Here’re some alignment stats from the BBmmap pileup.sh
command (can be found at end of the slurm file (text)):
Reads: 163236894
Mapped reads: 143703254
Mapped bases: 16437148607
Ref scaffolds: 2276153
Ref bases: 2243059881
Percent mapped: 88.034
Percent proper pairs: 76.768
Average coverage: 7.328
Standard deviation: 27.892
Percent scaffolds with any coverage: 70.54
Percent of reference bases covered: 56.07
Also, ran Quast to assess assembly:
python \
/home/sam/software/quast-4.5/quast.py \
--threads=20 \
--min-contig=100 \
--labels=meta_megahit_assembly \
/mnt/gannet/Atumefaciens/20190102_metagenomics_geo_megahit/megahit_out/final.contigs.fa
Quast output folder:
Quast report (HTML):
Quast report (text):
Quast report.txt
:
All statistics are based on contigs of size >= 100 bp, unless otherwise noted (e.g., "# contigs (>= 0 bp)" and "Total length (>= 0 bp)" include all contigs).

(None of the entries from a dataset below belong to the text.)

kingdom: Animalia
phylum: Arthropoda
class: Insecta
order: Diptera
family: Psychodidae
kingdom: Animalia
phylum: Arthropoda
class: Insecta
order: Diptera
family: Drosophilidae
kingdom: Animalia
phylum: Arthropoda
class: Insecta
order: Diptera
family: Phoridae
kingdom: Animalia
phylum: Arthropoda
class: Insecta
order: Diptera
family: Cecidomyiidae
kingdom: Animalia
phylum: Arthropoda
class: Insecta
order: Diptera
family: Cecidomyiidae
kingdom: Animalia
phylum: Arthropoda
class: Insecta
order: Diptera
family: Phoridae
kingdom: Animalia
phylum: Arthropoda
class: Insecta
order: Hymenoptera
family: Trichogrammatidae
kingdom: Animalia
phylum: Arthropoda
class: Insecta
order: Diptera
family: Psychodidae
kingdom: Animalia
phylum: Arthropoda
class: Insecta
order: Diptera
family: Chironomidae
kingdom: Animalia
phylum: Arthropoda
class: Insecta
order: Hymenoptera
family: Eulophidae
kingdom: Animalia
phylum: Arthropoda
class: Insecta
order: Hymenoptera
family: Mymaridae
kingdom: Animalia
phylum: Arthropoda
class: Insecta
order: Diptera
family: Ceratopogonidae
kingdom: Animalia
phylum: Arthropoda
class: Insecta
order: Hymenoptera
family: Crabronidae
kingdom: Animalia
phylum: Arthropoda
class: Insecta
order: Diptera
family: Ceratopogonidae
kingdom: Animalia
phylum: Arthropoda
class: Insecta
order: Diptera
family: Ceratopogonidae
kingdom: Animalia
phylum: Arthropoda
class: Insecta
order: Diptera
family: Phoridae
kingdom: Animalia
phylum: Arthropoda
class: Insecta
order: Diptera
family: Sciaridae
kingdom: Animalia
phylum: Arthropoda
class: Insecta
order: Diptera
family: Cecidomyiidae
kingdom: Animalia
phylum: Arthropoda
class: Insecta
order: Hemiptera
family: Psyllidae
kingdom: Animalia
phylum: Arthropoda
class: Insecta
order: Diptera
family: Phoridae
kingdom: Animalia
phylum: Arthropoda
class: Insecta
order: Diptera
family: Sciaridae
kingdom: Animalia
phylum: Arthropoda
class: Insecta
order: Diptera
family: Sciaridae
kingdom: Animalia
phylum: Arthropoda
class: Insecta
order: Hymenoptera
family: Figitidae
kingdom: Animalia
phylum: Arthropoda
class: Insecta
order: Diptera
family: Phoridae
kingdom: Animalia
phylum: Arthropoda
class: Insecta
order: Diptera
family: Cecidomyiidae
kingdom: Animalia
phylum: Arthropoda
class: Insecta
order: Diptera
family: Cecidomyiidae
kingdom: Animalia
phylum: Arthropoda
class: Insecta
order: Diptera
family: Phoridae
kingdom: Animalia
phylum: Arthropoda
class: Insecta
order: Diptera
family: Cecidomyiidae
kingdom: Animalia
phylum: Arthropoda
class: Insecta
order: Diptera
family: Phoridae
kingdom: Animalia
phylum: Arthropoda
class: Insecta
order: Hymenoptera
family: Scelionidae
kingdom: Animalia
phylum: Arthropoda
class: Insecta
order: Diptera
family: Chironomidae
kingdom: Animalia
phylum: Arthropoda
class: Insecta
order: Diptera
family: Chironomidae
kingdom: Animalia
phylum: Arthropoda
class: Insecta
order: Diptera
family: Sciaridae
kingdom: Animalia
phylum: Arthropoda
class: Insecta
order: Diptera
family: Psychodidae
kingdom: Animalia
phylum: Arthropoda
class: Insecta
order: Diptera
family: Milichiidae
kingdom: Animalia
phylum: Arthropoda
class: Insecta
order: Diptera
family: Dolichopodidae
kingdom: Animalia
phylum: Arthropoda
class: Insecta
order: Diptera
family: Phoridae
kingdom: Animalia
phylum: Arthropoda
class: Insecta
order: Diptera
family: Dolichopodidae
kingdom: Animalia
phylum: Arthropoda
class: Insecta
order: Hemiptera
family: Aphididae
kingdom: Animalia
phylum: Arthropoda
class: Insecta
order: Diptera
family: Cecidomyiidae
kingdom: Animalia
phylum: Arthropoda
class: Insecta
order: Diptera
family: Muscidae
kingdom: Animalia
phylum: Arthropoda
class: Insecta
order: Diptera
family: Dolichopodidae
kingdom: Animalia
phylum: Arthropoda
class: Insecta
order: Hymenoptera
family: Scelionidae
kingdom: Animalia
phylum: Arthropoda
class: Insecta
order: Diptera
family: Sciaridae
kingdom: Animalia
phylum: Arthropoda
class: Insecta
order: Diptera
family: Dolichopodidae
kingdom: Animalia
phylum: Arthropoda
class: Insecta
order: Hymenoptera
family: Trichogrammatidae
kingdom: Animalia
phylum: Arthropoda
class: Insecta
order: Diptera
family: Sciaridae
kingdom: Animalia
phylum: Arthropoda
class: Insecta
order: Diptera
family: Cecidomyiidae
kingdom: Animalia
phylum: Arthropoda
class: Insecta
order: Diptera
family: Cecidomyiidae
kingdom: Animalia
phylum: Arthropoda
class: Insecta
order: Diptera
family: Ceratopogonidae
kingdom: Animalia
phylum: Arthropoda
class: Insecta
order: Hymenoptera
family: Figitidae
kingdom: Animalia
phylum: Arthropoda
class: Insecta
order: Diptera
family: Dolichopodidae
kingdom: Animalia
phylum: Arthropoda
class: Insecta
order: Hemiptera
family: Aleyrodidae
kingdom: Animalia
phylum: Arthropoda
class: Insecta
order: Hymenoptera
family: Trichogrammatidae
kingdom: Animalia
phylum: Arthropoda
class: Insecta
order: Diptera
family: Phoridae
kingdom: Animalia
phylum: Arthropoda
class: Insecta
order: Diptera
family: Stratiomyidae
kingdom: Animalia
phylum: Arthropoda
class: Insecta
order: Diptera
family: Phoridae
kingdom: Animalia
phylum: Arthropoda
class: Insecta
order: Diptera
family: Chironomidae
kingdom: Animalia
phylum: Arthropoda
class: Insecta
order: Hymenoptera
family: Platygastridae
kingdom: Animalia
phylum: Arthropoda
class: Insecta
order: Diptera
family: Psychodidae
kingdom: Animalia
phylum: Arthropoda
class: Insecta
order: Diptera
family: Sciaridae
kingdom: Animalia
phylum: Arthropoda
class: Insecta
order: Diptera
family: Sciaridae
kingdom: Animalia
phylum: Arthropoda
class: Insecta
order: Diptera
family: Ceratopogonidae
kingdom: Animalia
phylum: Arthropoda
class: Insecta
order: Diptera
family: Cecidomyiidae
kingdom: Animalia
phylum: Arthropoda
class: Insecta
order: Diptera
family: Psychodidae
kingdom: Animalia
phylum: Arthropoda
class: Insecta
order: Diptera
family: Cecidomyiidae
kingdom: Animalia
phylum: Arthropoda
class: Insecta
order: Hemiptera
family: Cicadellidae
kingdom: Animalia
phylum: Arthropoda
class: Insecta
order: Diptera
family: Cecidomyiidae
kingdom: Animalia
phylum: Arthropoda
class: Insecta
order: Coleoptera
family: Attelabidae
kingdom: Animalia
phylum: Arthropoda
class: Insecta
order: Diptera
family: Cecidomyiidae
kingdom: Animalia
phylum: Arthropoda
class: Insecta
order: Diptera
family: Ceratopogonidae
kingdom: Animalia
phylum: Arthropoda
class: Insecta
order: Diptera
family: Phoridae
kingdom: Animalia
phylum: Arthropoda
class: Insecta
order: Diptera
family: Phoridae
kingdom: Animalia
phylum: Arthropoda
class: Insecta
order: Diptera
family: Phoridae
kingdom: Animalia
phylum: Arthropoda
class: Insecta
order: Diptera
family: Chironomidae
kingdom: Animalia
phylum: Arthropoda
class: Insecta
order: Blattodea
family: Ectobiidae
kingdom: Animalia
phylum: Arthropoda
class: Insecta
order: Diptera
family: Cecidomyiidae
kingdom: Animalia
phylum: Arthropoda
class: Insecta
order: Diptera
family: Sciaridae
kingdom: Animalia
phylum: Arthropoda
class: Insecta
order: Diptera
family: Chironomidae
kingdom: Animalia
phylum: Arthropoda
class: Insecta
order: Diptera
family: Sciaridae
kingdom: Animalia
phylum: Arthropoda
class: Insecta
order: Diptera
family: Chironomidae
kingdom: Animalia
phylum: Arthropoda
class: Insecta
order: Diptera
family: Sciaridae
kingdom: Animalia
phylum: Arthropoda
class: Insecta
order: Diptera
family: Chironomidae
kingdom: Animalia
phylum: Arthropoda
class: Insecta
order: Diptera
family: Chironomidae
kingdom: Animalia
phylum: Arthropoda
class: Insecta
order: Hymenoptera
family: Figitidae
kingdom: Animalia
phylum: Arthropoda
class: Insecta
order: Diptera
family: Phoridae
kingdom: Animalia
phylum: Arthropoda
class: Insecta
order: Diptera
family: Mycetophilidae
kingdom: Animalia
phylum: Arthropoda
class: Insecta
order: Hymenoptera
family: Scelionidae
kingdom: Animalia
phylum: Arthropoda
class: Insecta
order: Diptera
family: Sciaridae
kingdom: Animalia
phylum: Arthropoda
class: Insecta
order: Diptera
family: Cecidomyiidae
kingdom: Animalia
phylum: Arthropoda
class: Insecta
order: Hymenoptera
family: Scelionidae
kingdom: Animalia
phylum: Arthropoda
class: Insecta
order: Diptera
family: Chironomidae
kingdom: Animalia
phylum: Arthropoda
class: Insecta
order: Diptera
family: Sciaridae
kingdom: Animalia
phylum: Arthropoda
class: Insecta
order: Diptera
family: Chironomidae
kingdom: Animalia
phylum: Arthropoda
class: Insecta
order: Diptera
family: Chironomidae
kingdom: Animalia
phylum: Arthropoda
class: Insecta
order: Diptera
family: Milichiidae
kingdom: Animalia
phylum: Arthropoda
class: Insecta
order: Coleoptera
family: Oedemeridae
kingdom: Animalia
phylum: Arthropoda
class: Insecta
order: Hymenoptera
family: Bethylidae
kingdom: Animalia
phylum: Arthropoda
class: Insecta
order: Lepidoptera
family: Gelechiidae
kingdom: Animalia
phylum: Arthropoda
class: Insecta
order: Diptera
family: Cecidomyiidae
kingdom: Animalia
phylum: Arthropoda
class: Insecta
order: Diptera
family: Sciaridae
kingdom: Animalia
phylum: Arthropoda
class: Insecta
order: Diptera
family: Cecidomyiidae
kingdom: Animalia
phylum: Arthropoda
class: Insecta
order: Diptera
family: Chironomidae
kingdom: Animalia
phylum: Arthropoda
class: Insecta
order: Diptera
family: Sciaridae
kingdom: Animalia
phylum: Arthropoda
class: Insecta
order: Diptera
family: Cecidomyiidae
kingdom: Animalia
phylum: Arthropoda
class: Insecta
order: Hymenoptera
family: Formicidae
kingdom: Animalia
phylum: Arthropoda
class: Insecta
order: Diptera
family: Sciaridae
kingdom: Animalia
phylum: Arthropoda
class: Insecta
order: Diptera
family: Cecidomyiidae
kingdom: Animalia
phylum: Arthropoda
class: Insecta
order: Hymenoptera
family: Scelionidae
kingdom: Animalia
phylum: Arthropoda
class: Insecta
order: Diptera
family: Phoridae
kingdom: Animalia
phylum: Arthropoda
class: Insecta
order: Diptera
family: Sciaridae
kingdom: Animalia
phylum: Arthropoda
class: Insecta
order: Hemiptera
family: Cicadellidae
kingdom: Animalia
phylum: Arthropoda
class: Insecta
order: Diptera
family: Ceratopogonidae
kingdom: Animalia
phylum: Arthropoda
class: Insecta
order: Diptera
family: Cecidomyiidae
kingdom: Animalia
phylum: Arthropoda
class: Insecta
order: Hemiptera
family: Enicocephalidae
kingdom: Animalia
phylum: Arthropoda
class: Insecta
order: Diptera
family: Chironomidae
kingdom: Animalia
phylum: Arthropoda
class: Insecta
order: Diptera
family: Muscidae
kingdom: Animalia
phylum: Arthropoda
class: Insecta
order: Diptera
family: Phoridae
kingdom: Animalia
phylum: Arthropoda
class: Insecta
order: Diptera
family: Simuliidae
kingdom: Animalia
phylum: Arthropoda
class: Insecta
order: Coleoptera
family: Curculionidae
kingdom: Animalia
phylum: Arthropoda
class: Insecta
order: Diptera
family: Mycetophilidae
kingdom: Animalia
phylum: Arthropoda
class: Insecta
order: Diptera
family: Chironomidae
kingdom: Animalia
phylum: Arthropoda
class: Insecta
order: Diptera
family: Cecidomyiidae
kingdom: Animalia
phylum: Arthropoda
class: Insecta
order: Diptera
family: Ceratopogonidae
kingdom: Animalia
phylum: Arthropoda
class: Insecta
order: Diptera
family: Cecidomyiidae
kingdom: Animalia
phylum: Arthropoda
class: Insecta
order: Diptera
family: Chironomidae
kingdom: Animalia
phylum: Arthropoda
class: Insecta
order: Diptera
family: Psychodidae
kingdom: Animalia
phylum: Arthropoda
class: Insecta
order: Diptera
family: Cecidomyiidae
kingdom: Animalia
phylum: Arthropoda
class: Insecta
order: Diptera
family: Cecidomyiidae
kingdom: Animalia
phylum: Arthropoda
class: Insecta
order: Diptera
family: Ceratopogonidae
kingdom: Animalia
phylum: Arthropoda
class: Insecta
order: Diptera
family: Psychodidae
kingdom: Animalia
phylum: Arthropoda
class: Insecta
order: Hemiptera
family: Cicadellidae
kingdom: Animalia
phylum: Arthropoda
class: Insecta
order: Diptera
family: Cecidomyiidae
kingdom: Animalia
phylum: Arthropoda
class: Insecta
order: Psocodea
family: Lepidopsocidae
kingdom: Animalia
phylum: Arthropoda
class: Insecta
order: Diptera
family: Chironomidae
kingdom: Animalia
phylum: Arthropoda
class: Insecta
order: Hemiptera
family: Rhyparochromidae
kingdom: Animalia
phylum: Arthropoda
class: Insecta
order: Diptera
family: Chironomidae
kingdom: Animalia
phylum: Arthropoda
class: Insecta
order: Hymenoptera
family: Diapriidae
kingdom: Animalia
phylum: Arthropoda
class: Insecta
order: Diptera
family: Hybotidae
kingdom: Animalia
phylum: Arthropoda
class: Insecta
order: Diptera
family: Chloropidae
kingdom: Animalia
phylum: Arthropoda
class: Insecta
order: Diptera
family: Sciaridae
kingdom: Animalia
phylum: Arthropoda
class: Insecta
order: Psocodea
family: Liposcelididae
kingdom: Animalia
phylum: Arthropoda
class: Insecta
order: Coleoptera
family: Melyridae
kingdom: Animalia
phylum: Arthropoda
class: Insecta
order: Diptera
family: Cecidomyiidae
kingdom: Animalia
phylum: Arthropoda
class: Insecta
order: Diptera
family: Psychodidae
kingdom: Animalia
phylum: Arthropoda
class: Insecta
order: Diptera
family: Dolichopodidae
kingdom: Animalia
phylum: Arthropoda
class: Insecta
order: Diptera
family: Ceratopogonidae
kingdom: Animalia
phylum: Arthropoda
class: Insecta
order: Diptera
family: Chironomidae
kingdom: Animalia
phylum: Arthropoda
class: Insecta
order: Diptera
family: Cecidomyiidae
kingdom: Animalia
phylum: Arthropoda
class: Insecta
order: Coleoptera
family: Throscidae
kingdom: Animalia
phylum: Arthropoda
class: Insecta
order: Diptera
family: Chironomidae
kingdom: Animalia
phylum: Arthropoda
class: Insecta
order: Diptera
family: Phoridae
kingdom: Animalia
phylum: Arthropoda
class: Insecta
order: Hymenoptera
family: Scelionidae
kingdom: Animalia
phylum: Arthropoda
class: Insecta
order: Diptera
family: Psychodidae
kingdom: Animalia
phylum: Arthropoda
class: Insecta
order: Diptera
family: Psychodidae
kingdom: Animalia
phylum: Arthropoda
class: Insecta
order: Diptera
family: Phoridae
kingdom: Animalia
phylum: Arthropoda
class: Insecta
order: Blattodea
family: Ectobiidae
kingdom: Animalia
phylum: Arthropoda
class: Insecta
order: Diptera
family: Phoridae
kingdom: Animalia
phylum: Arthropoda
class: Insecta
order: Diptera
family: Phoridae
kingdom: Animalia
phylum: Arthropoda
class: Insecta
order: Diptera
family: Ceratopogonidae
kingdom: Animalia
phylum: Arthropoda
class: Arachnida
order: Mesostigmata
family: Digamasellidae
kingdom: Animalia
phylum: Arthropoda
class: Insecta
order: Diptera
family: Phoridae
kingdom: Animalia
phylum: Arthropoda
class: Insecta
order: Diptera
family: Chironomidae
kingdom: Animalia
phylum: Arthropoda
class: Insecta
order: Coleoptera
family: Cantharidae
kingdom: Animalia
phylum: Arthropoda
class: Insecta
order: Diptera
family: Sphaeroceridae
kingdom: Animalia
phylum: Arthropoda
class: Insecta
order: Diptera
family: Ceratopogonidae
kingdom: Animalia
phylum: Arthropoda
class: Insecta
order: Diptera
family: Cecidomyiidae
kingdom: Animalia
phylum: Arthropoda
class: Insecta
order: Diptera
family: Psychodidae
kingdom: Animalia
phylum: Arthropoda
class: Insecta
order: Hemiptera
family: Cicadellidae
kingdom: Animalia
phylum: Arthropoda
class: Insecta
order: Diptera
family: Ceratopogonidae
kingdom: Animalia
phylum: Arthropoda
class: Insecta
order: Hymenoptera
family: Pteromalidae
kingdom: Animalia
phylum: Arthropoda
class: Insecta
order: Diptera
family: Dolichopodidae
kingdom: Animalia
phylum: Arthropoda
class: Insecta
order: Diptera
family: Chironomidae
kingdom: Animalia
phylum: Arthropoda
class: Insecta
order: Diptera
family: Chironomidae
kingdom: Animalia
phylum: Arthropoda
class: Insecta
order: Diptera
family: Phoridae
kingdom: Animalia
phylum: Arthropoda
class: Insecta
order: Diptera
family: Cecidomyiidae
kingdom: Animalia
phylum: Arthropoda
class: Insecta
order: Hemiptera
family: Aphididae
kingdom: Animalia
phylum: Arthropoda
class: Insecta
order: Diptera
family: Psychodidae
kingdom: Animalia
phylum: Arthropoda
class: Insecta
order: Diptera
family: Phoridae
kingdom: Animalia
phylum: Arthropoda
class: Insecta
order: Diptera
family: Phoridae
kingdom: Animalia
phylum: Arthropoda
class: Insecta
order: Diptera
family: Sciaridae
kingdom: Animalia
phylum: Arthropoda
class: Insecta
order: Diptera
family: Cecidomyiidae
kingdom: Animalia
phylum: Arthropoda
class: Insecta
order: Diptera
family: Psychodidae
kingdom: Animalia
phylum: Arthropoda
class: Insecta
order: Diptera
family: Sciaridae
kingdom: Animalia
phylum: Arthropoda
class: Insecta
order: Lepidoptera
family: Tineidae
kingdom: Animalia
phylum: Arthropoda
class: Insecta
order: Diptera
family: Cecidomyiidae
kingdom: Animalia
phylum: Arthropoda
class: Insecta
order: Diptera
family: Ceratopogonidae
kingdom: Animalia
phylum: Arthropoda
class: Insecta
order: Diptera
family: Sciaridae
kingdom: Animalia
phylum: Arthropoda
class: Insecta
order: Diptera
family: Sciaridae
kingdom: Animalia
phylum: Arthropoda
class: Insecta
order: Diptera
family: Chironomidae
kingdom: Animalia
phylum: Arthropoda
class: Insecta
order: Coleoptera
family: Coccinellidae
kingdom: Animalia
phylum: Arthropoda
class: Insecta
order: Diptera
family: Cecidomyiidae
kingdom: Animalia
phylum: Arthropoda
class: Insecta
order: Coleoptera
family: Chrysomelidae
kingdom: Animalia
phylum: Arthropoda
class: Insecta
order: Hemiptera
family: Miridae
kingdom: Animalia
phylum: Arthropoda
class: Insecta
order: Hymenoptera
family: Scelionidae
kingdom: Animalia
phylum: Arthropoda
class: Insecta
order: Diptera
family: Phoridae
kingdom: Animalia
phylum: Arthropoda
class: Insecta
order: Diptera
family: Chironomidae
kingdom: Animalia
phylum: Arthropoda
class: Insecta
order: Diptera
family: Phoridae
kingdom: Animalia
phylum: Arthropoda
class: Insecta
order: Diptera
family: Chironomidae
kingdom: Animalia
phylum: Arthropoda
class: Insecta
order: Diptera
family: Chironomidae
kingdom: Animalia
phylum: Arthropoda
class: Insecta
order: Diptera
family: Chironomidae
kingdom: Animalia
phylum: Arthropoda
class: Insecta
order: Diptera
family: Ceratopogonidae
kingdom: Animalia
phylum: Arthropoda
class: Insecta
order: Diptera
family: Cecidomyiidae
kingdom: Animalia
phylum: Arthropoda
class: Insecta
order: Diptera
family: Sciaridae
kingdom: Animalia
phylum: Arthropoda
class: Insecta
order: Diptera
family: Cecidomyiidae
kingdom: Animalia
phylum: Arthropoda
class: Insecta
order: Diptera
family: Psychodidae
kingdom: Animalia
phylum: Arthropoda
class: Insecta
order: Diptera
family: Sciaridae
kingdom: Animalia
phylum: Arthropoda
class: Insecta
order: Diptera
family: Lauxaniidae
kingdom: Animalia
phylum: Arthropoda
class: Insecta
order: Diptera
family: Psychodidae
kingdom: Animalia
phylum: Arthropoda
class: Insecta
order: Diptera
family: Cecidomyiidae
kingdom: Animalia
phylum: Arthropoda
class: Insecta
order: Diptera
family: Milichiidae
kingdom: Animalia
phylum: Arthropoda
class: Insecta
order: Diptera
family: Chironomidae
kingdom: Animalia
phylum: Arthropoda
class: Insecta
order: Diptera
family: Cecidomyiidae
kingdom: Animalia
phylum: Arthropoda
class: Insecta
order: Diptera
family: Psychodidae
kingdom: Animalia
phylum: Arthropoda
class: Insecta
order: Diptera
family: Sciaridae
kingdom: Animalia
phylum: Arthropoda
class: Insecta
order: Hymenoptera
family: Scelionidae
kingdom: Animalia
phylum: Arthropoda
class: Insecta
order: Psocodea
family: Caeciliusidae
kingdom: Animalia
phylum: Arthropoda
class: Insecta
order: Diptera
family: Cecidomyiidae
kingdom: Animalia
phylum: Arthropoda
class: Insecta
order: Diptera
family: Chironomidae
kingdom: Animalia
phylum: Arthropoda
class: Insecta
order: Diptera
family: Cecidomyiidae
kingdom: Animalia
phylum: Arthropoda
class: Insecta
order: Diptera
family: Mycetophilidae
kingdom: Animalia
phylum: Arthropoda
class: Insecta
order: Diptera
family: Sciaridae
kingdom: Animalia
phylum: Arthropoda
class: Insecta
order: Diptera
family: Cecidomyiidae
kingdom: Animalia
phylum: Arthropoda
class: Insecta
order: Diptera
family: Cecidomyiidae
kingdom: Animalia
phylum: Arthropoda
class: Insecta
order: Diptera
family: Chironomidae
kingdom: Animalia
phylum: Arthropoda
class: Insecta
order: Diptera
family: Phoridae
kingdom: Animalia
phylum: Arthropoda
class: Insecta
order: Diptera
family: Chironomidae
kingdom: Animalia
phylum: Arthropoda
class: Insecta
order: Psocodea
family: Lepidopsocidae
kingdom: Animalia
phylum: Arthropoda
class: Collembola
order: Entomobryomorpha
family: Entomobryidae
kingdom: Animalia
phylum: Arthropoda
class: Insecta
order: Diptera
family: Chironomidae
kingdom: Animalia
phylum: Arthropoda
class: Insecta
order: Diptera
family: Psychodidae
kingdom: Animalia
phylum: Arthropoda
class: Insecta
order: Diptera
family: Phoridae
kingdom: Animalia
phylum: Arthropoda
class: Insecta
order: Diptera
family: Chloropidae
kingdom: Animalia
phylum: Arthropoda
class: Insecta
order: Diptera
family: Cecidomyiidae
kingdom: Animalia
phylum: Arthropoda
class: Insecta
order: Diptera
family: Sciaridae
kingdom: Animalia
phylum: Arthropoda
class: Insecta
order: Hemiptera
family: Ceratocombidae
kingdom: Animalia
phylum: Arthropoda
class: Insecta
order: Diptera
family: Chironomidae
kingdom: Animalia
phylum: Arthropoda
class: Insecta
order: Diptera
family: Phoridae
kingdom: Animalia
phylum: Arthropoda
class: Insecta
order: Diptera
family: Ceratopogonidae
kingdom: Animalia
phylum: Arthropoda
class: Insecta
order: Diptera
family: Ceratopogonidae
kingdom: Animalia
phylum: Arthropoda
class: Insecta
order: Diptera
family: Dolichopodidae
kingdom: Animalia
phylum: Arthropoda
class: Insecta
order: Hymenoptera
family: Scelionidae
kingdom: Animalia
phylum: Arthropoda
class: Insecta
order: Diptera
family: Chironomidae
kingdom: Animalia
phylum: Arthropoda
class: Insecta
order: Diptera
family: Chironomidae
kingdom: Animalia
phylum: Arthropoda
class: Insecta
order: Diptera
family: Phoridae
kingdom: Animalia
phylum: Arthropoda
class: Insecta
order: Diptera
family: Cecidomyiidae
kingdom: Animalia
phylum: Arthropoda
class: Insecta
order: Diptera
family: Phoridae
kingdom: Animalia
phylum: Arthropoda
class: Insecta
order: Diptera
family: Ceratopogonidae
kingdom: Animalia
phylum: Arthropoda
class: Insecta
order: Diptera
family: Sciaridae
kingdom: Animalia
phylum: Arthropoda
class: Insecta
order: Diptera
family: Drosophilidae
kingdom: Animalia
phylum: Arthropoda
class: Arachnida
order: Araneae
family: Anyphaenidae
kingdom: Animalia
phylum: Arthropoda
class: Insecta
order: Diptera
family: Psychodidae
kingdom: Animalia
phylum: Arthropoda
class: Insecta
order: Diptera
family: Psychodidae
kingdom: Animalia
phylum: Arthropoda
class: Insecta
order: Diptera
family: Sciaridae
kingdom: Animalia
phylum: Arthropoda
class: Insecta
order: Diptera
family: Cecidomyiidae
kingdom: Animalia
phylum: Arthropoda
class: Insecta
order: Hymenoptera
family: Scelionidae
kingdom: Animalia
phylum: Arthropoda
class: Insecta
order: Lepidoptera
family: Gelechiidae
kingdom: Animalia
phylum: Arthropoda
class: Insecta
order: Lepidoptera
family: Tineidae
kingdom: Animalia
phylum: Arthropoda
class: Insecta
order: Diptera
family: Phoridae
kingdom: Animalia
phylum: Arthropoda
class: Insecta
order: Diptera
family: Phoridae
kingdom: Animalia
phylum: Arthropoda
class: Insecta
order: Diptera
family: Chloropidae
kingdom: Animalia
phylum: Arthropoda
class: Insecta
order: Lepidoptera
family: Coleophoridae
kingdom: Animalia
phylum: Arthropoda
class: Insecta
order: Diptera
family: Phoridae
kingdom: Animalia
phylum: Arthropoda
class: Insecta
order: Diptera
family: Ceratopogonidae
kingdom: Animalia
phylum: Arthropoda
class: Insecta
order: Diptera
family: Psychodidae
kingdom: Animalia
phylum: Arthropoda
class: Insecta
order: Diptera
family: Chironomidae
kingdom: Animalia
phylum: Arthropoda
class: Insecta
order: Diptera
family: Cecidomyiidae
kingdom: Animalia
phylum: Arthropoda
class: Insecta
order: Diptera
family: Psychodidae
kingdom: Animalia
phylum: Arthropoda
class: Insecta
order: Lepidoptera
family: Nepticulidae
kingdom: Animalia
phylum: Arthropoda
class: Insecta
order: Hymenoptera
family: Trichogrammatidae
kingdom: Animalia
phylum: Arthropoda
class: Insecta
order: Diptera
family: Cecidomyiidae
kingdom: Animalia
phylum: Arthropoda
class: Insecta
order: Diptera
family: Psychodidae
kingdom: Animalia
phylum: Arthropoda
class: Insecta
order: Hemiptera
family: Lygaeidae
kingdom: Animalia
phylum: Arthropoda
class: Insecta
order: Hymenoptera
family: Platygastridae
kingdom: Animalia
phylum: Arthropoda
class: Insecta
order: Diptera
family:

Assembly meta_megahit_assembly
# contigs (>= 0 bp) 2276153
# contigs (>= 1000 bp) 496414
# contigs (>= 5000 bp) 41075
# contigs (>= 10000 bp) 12255
# contigs (>= 25000 bp) 2797
# contigs (>= 50000 bp) 864
Total length (>= 0 bp) 2243059881
Total length (>= 1000 bp) 1342986697
Total length (>= 5000 bp) 487449312
Total length (>= 10000 bp) 293688660
Total length (>= 25000 bp) 154694058
Total length (>= 50000 bp) 89125138
# contigs 2276153
Largest contig 2035937
Total length 2243059881
GC (%) 39.32
N50 1413
N75 624
L50 308641
L75 932685
# N's per 100 kbp 0.00
Now, should probably BLASTn, identify ORFs, translate and BLASTp those ORFs.